The undersigned herewith makes payment of the full purchase price for
such shares at the price per share provided for in such Warrant, which is
$________. Such payment takes the form of (CHECK APPLICABLE BOX OR BOXES):
[ ] $______ in lawful money of the United States; and/or
[ ] the cancellation of such portion of the attached Warrant as is
exercisable for a total of _____ Warrant Shares (using a Fair
Market Value of $_____ per share for purposes of this
calculation); and/or
[ ] the cancellation of such number of Warrant Shares as is
necessary, in accordance with the formula set forth in Section
1(b), to exercise this Warrant with respect to the maximum
number of Warrant Shares purchasable pursuant to the cashless
exercise procedure set forth in Section 1(b).

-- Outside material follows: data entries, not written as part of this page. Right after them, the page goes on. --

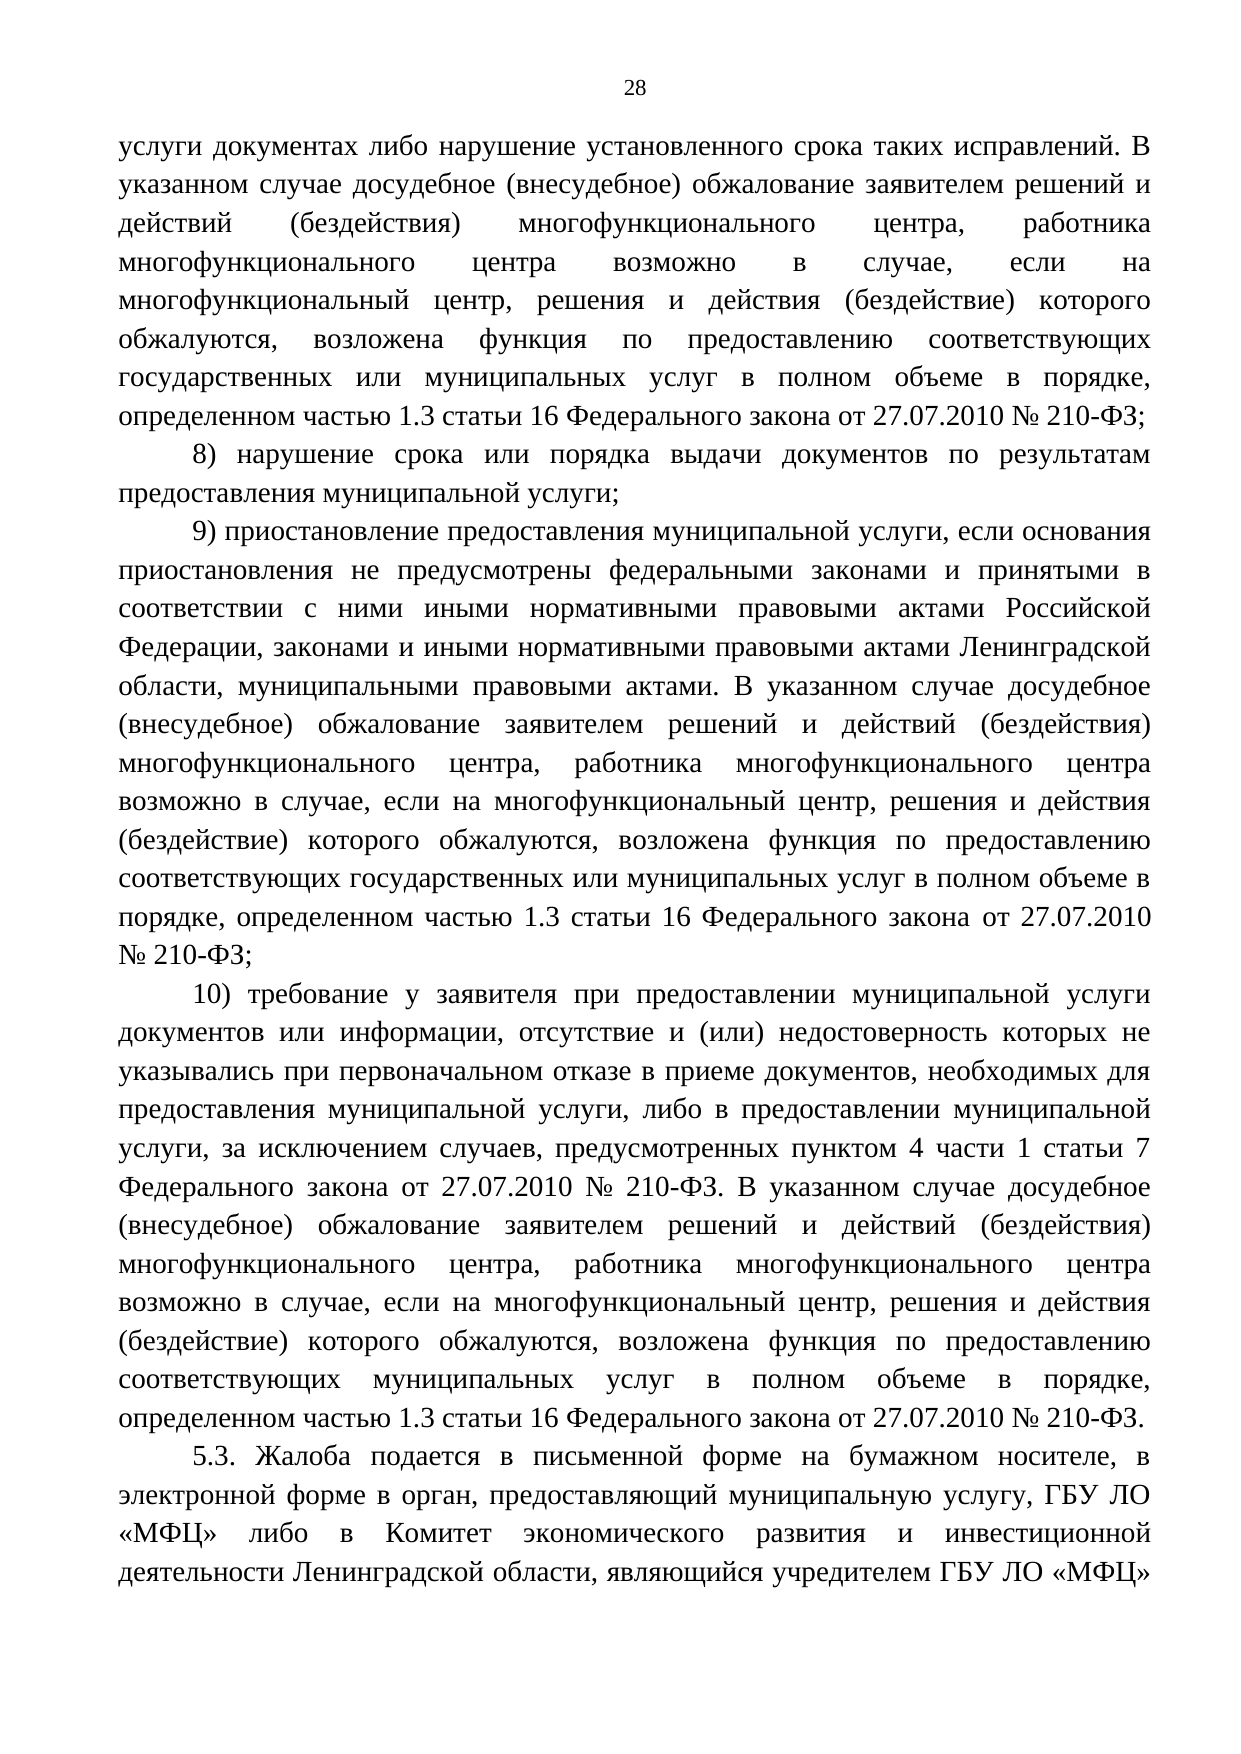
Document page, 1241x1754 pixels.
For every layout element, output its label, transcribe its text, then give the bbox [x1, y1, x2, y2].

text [118, 1438, 1152, 1588]
text 10) требование у заявителя при предоставлении муниципальной услуги документов или информации, отсутствие и (или) недостоверность которых не указывались при первоначальном отказе в приеме документов, необходимых для предоставления муниципальной услуги, либо в предоставлении муниципальной услуги, за исключением случаев, предусмотренных пунктом 4 части 1 статьи 7 Федерального закона от 27.07.2010 № 210-ФЗ. В указанном случае досудебное (внесудебное) обжалование заявителем решений и действий (бездействия) многофункционального центра, работника многофункционального центра возможно в случае, если на многофункциональный центр, решения и действия (бездействие) которого обжалуются, возложена функция по предоставлению соответствующих муниципальных услуг в полном объеме в порядке, определенном частью 1.3 статьи 16 Федерального закона от 27.07.2010 № 210-ФЗ. [118, 976, 1152, 1433]
text 9) приостановление предоставления муниципальной услуги, если основания приостановления не предусмотрены федеральными законами и принятыми в соответствии с ними иными нормативными правовыми актами Российской Федерации, законами и иными нормативными правовыми актами Ленинградской области, муниципальными правовыми актами. В указанном случае досудебное (внесудебное) обжалование заявителем решений и действий (бездействия) многофункционального центра, работника многофункционального центра возможно в случае, если на многофункциональный центр, решения и действия (бездействие) которого обжалуются, возложена функция по предоставлению соответствующих государственных или муниципальных услуг в полном объеме в порядке, определенном частью 1.3 статьи 16 Федерального закона от 27.07.2010 № 210-ФЗ; [118, 513, 1152, 971]
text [118, 128, 1152, 431]
text 8) нарушение срока или порядка выдачи документов по результатам предоставления муниципальной услуги; [118, 436, 1152, 508]
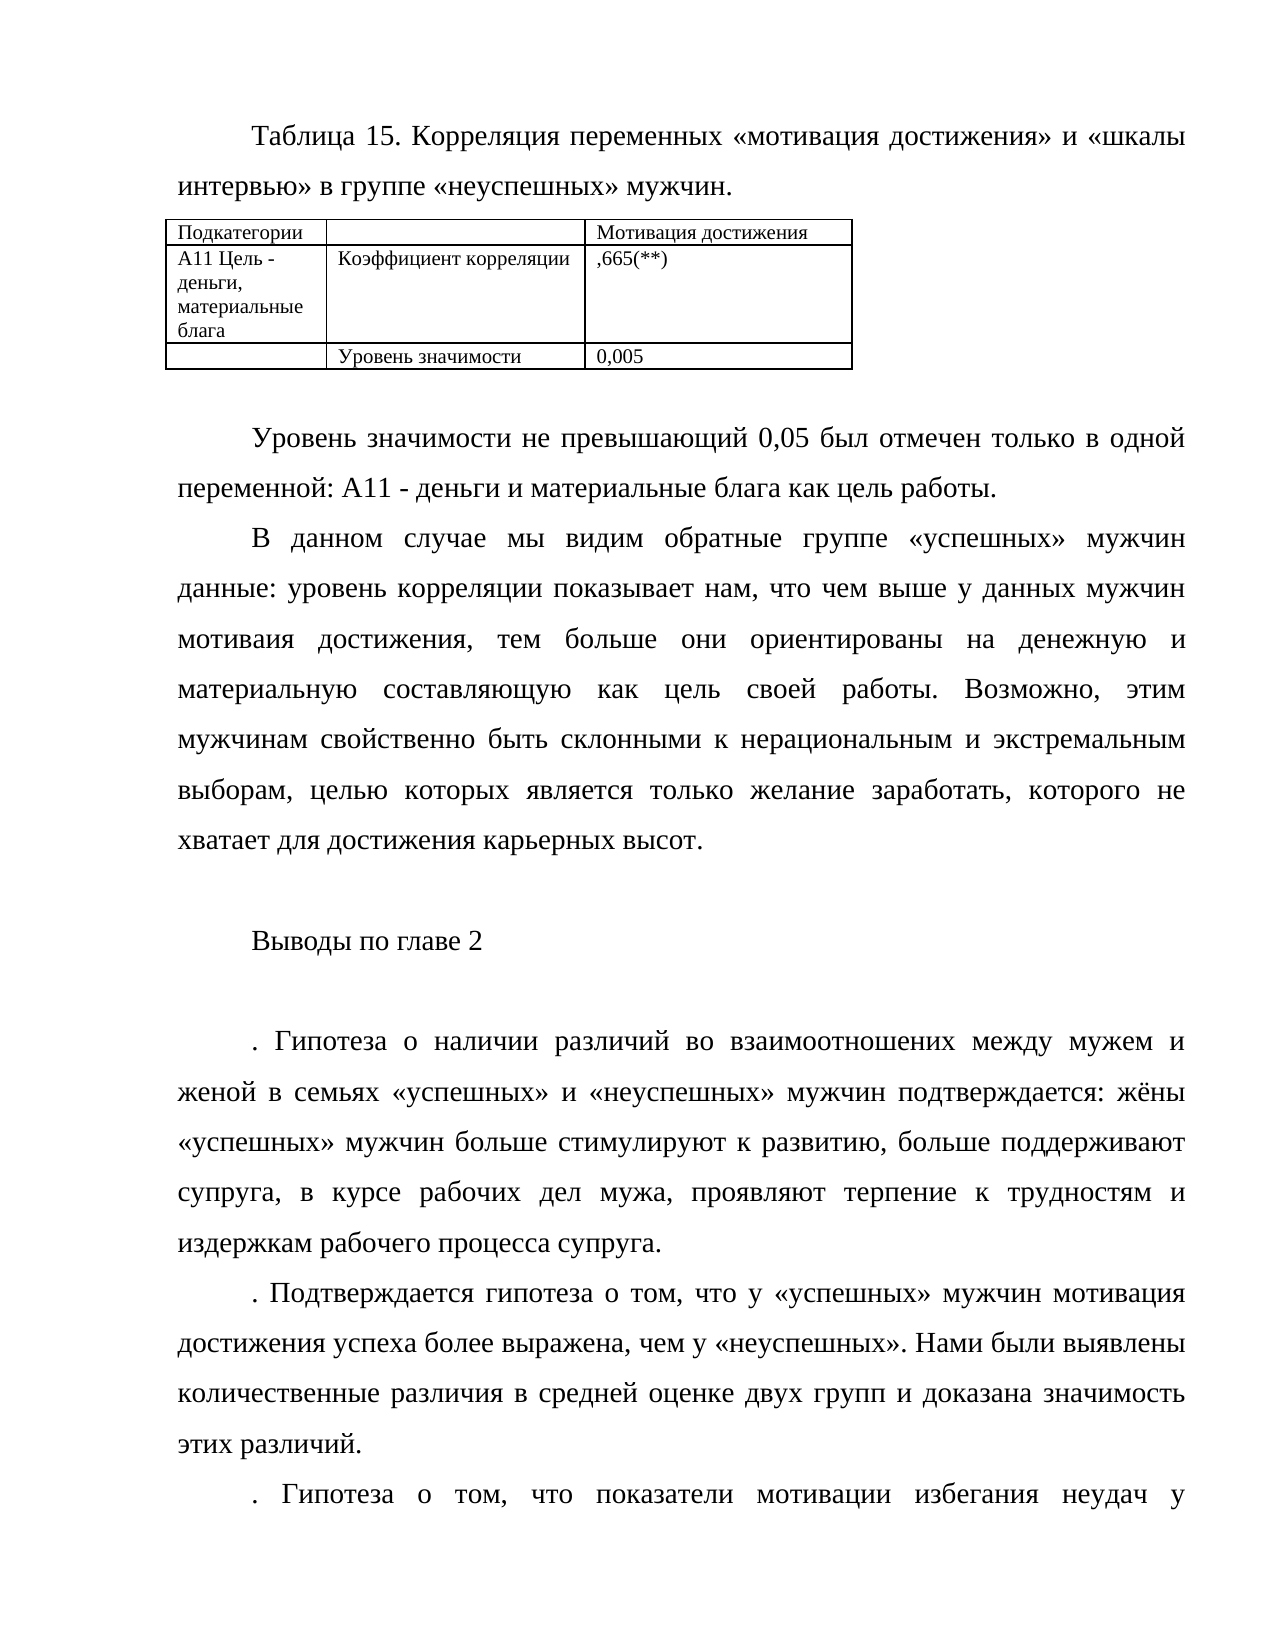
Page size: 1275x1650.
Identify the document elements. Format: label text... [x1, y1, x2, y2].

text Таблица 15. Корреляция переменных «мотивация достижения» и «шкалы интервью» в группе «неуспешных» мужчин. [177, 118, 1186, 202]
table_cell ,665(**) [586, 246, 851, 342]
table_cell Коэффициент корреляции [327, 246, 584, 342]
text . Гипотеза о наличии различий во взаимоотношених между мужем и женой в семьях «успешных» и «неуспешных» мужчин подтверждается: жёны «успешных» мужчин больше стимулируют к развитию, больше поддерживают супруга, в курсе рабочих дел мужа, проявляют терпение к трудностям и издержкам рабочего процесса супруга. [177, 1023, 1186, 1258]
table_header Мотивация достижения [586, 220, 851, 244]
table_header Подкатегории [167, 220, 326, 244]
table_cell Уровень значимости [327, 344, 584, 368]
text Уровень значимости не превышающий 0,05 был отмечен только в одной переменной: А11 - деньги и материальные блага как цель работы. [177, 420, 1186, 503]
subtitle Выводы по главе 2 [177, 923, 1186, 956]
table_cell 0,005 [586, 344, 851, 368]
table_cell [167, 344, 326, 368]
text . Подтверждается гипотеза о том, что у «успешных» мужчин мотивация достижения успеха более выражена, чем у «неуспешных». Нами были выявлены количественные различия в средней оценке двух групп и доказана значимость этих различий. [177, 1275, 1186, 1459]
table_header [327, 220, 584, 244]
text В данном случае мы видим обратные группе «успешных» мужчин данные: уровень корреляции показывает нам, что чем выше у данных мужчин мотиваия достижения, тем больше они ориентированы на денежную и материальную составляющую как цель своей работы. Возможно, этим мужчинам свойственно быть склонными к нерациональным и экстремальным выборам, целью которых является только желание заработать, которого не хватает для достижения карьерных высот. [177, 520, 1186, 856]
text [177, 1476, 1186, 1510]
table_cell А11 Цель - деньги, материальные блага [167, 246, 326, 342]
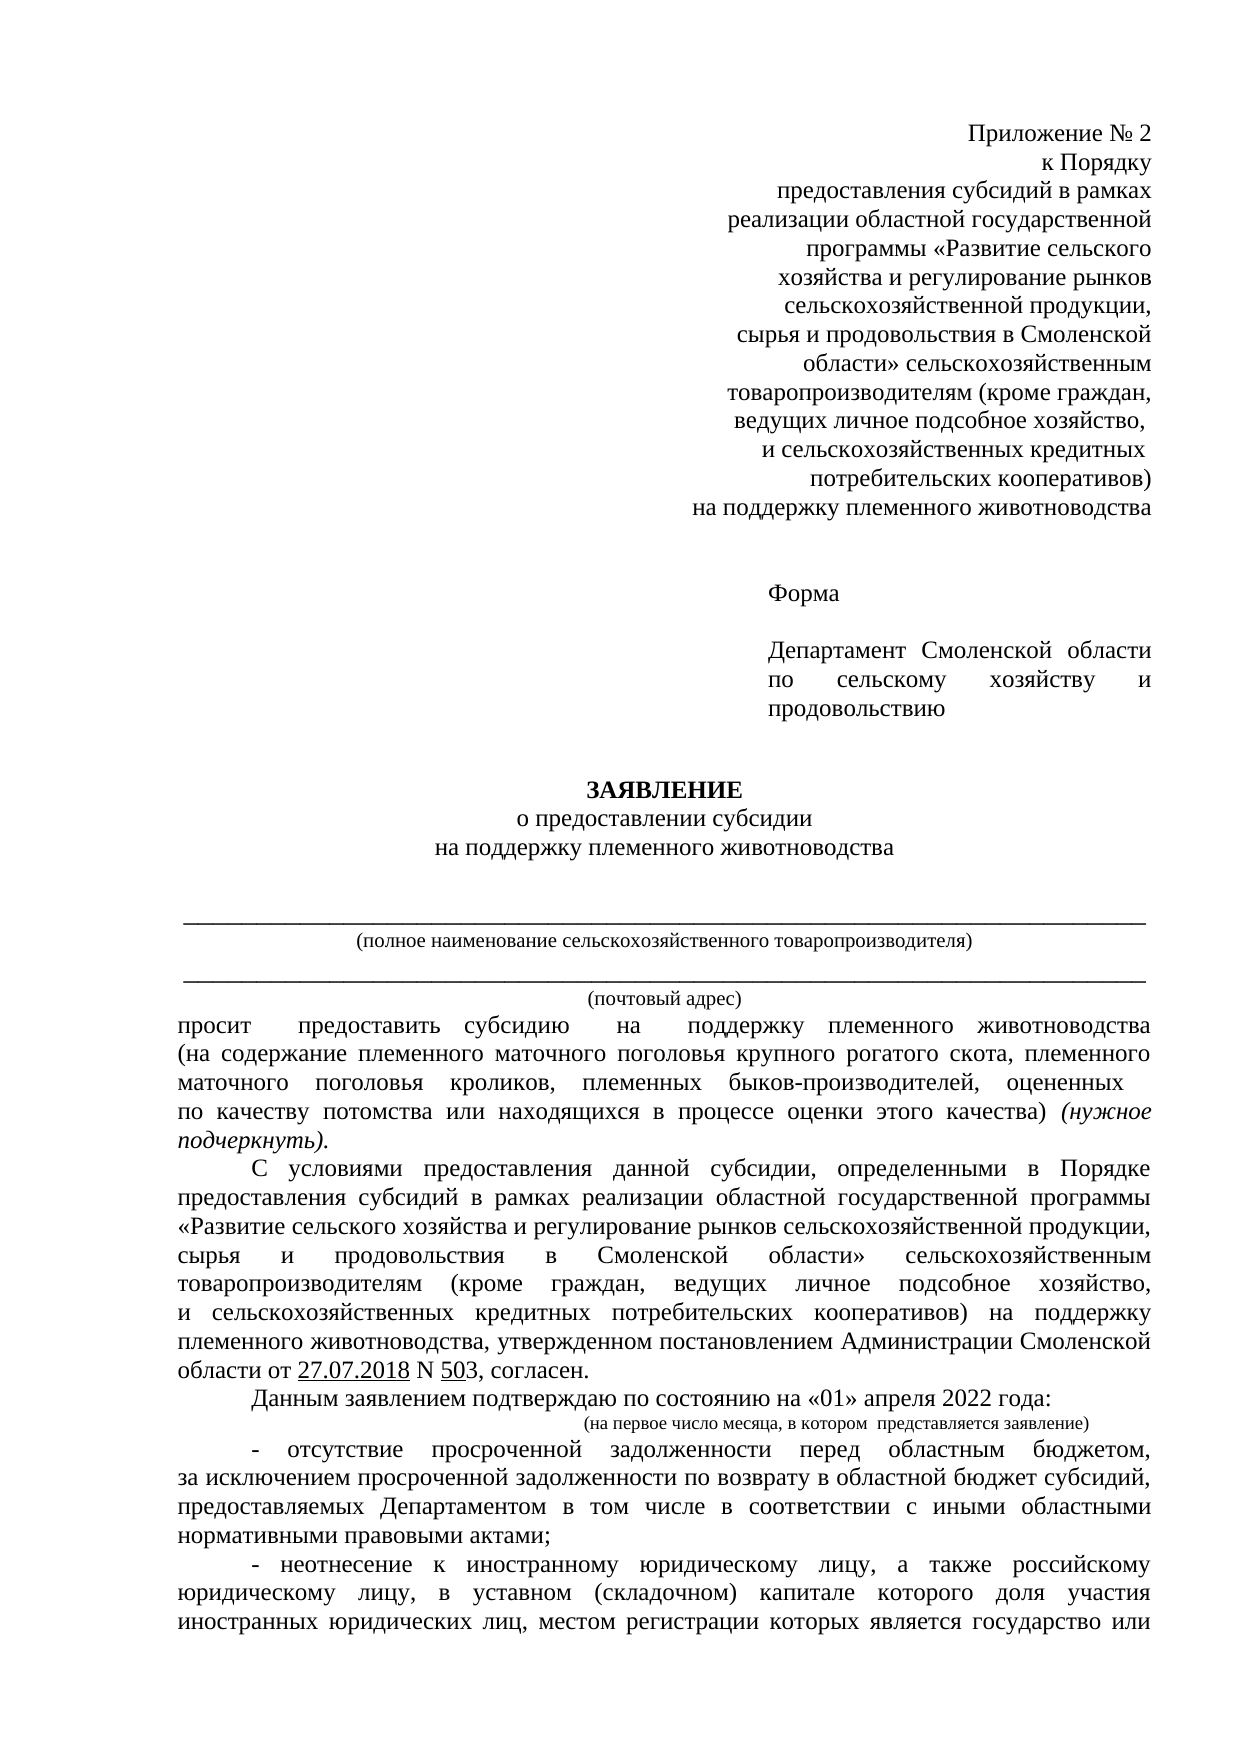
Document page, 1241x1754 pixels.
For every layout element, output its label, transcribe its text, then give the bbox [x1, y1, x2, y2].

text (почтовый адрес) [177, 986, 1152, 1010]
text С условиями предоставления данной субсидии, определенными в Порядке предоставления субсидий в рамках реализации областной государственной программы «Развитие сельского хозяйства и регулирование рынков сельскохозяйственной продукции, сырья и продовольствия в Смоленской области» сельскохозяйственным товаропроизводителям (кроме граждан, ведущих личное подсобное хозяйство, и сельскохозяйственных кредитных потребительских кооперативов) на поддержку племенного животноводства, утвержденном постановлением Администрации Смоленской области от 27.07.2018 N 503, согласен. [177, 1153, 1152, 1383]
text сырья и продовольствия в Смоленской [177, 319, 1152, 348]
text хозяйства и регулирование рынков [177, 262, 1152, 291]
text на поддержку племенного животноводства [177, 492, 1152, 521]
text Департамент Смоленской области по сельскому хозяйству и продовольствию [768, 636, 1152, 722]
text Данным заявлением подтверждаю по состоянию на «01» апреля 2022 года: [177, 1383, 1152, 1412]
text (полное наименование сельскохозяйственного товаропроизводителя) [177, 928, 1152, 952]
text Приложение № 2 [177, 118, 1152, 147]
text предоставления субсидий в рамках [177, 176, 1152, 204]
text к Порядку [177, 147, 1152, 176]
text реализации областной государственной [177, 204, 1152, 233]
text ЗАЯВЛЕНИЕ [177, 775, 1152, 803]
text ведущих личное подсобное хозяйство, и сельскохозяйственных кредитных потребительских кооперативов) [177, 406, 1152, 492]
text (на первое число месяца, в котором представляется заявление) [177, 1412, 1152, 1434]
text товаропроизводителям (кроме граждан, [177, 377, 1152, 406]
text о предоставлении субсидии [177, 803, 1152, 832]
text на поддержку племенного животноводства [177, 832, 1152, 861]
text Форма [768, 578, 1152, 607]
text - отсутствие просроченной задолженности перед областным бюджетом, за исключением просроченной задолженности по возврату в областной бюджет субсидий, предоставляемых Департаментом в том числе в соответствии с иными областными нормативными правовыми актами; [177, 1434, 1152, 1549]
text сельскохозяйственной продукции, [177, 291, 1152, 319]
text __________________________________________________________________ [177, 894, 1152, 928]
text области» сельскохозяйственным [177, 348, 1152, 377]
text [177, 1549, 1152, 1635]
text просит предоставить субсидию на поддержку племенного животноводства (на содержание племенного маточного поголовья крупного рогатого скота, племенного маточного поголовья кроликов, племенных быков-производителей, оцененных по качеству потомства или находящихся в процессе оценки этого качества) (нужное подчеркнуть). [177, 1010, 1152, 1153]
text программы «Развитие сельского [177, 233, 1152, 262]
text __________________________________________________________________ [177, 952, 1152, 986]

Signature: ______________________
Address: ______________________
______________________
EXHIBIT II
ASSIGNMENT FORM
FOR VALUE RECEIVED, ________________________________________ hereby sells,
assigns and transfers all of the rights of the undersigned under the attached
Warrant (No. ____) with respect to the number of shares of Common Stock covered
thereby set forth below, unto:
Name of Assignee Address No. of Shares
---------------- ------- -------------
Dated:_____________________ Signature:________________________________
Signature Guaranteed:
By: ________________________________
The signature should be guaranteed by
an eligible guarantor institution (banks,
stockbrokers, savings and loan associations
and credit unions with membership in
an approved signature guarantee medallion
program) pursuant to Rule 17Ad-15
under the Securities Exchange Act of 1934.